霞のジョー「(吾郎の頭を叩きながら)当たり前だろ、それがどうした。」

そりゃそうだ。だが

吾郎「それが変なんだよ。どう数えても11人いるんだ!」

おお。鋭い。仮面ライダーBLACKを勘定すれば…というわけではもちろんない。

霞のジョー「んなバカな!」

そういえば霞のジョーは吾郎のいる食堂で働いていたこともあったねえ。そういえばもう一人…というのはもちろん問題ではない。吾郎とジョーは2人して数えたがある事に気がついた。カメラマンもしっかり仕事をしてますよ。もちろん、白鳥玲子ではないけどね。

霞のジョー「変だなあ。1号ライダーが二人いる。」

吾郎「でしょう。」

ということは吾郎も気づいていたということだ。というわけで

吾郎「1号ライダーが2人いる。どっちかが偽者だ。どっちが偽者なんだ。」

セリフしか書いていませんが、吾郎は駆け寄ったり、顔を動かしたりしている。当然、他の人も気がついた。白鳥玲子はジーンズでした。結構色々着替えてますなあ。そんなことはこの場面では重要ではないけどね。

霞のジョー「本物の1号ライダーはどっちだ?」

吾郎「どっちなんだ?」

小野寺丈さんも芝居が上手だと思うこの場面、意外と長かった割に本物と偽者のタイマン勝負であっさり片がついた。本物のパンチを受けて、あっさり正体を現したからである。ちなみに本物は白鳥玲子や的場響子の方にいたのである。

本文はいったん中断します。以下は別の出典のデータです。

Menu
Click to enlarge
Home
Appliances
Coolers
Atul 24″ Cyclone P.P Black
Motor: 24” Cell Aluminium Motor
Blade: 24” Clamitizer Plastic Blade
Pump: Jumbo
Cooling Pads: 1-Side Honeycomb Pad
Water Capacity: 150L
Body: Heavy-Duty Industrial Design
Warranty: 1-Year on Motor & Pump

さてネタとしてはここで終わりなのだが、実は吾郎はさらに活躍を見せる。まあフライパンで殴るという小ネタ(にしておこう。これも村上潤さんが考案したのだろう。)もあるが、もっと本質的なところに気づき、それを手掛かりに仮面ライダーBLACK RXが(書いちゃった)勝利するのである。うーむ。結局

の域を脱していないような気がしてしまうのだが、ま、いっか。仮面ライダーなんだしね。とここから先の話を見るためのヒントも何となく得られたところでこの記事を締めましょう。やはり「仮面ライダーはストロンガーで終わった」というのをしっかり観てしまった世代はこうせざるを得ませんよねえ。仮面ライダーBLACK RXを楽しんだであろう、当時のお子様は、そんなこと気にしませんよねえ。私はやっと向き合えるようになったんです。思わぬ収穫でした。